** Opening Supplied information block **
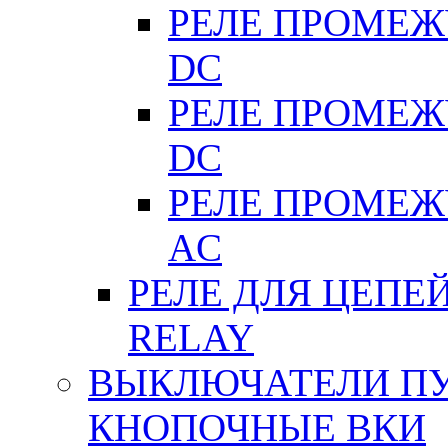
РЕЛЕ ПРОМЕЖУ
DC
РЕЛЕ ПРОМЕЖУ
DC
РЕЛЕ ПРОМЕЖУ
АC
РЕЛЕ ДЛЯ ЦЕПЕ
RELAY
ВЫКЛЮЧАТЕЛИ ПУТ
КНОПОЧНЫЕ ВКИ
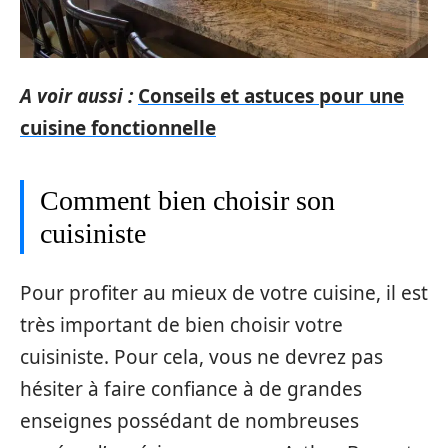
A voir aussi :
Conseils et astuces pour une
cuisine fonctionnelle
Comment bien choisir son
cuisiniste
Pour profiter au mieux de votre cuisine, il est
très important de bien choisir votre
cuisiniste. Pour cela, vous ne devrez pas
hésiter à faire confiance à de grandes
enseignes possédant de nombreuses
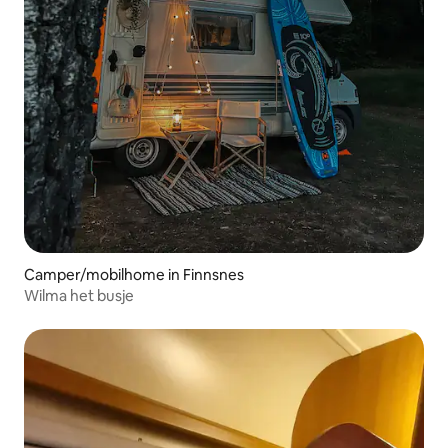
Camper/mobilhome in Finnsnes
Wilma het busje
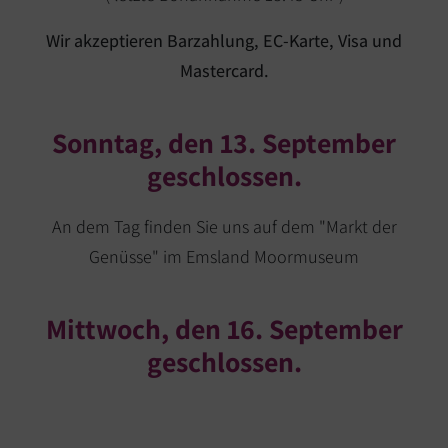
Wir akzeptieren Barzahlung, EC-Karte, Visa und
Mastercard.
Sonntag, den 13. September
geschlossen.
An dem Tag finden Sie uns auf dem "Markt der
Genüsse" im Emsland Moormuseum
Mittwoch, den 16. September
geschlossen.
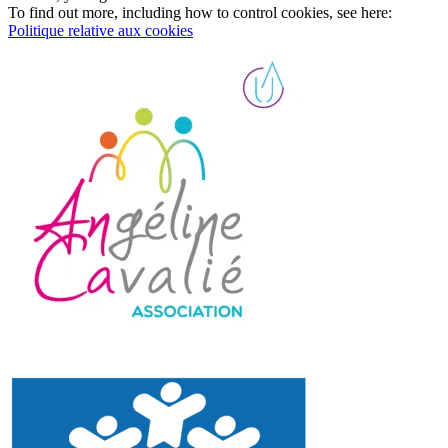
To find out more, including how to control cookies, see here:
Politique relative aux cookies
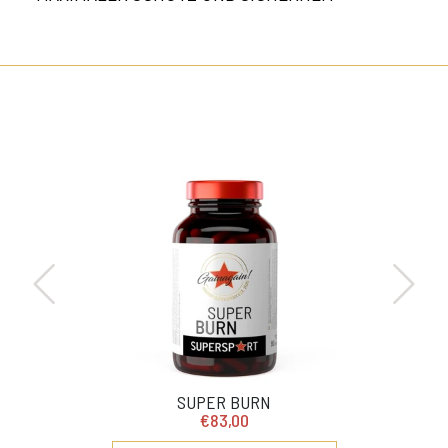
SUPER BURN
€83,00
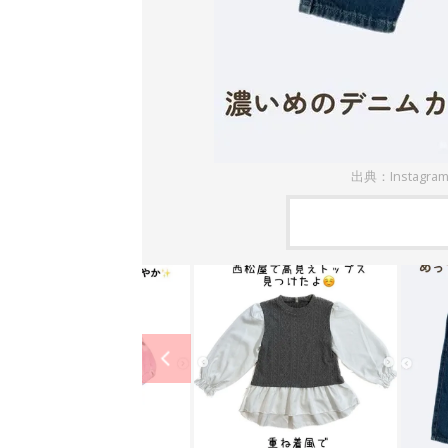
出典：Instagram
** Closing Supplied information block **
**Task goal**
Could you retype every line of text from the entries above, leaving out the pictures?

**Completed exercise**
РЕЛЕ ПРОМЕЖУ
DC
РЕЛЕ ПРОМЕЖУ
DC
РЕЛЕ ПРОМЕЖУ
АC
РЕЛЕ ДЛЯ ЦЕПЕ
RELAY
ВЫКЛЮЧАТЕЛИ ПУТ
КНОПОЧНЫЕ ВКИ
A voir aussi :
Conseils et astuces pour une
cuisine fonctionnelle
Comment bien choisir son
cuisiniste
Pour profiter au mieux de votre cuisine, il est
très important de bien choisir votre
cuisiniste. Pour cela, vous ne devrez pas
hésiter à faire confiance à de grandes
enseignes possédant de nombreuses
Camper/mobilhome in Finnsnes
Wilma het busje
Wir akzeptieren Barzahlung, EC-Karte, Visa und
Mastercard.
Sonntag, den 13. September
geschlossen.
An dem Tag finden Sie uns auf dem "Markt der
Genüsse" im Emsland Moormuseum
Mittwoch, den 16. September
geschlossen.
To find out more, including how to control cookies, see here:
Politique relative aux cookies
SUPER BURN
€83,00
出典：Instagram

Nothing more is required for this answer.